🔍 Motivation Current VectorStore implementations (e.g., ChromaVectorStore, PgVectorStore) automatically compute embeddings from Document.content via the configured EmbeddingModel. This rigid behavior is limiting in real-world applications where:

  1. Embeddings are precomputed externally using fine-tuned or specialized models (offline pipelines).
  2. Embeddings may represent a prompt, summary, or condensed form, not the entire content.
  3. Structured data (e.g., JSON) may be stored as content, but embedding the full structure reduces semantic quality.

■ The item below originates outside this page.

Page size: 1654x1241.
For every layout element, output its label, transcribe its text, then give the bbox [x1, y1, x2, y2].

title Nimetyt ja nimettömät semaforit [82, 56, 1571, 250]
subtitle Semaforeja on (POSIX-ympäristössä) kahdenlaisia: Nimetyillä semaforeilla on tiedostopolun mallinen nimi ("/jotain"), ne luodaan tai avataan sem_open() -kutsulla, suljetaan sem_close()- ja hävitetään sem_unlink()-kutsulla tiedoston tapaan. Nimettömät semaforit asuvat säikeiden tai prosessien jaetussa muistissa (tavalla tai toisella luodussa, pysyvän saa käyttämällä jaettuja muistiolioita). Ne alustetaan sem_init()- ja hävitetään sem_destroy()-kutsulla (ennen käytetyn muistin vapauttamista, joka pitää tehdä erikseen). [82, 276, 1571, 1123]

✅ What This Proposal Adds This feature introduces support for user-provided embeddings at ingestion time, improving flexibility and performance. Highlights include:

  • Overloaded add(List, List) method in the VectorStore interface.
  • AbstractObservationVectorStore refactored to call a centralized doAdd with validation.
  • Embedding generation logic removed from VectorStore doAdd() implementations — instead, embeddings must be passed explicitly.
  • No need to modify the Document model.
  • No extra user config required for backward-compatible usage (existing add(List) continues to auto-embed).

⚙️ Implementation Benefits - Clean separation of embedding generation from storage logic. - Maintains full backward compatibility. - Enables efficient batch ingestion using external embedding workflows.

📎 Related Work #1600 – Discusses the need for prompt-based or user-controlled embedding logic. #1239 – Adds prompt-based embedding, but doesn't support full injection of embeddings per document.

✅ Acceptance Criteria - Overloaded add(documents, embeddings) method available in all VectorStore implementations. - Embedding validation (dimension, NaN/Inf check) is done before ingestion. - If add(documents) is called, embeddings are generated as before. - Supports batching where applicable (no batching enforced by user; store decides). - Works out-of-the-box for existing stores (e.g., Pinecone, PGVector, Milvus).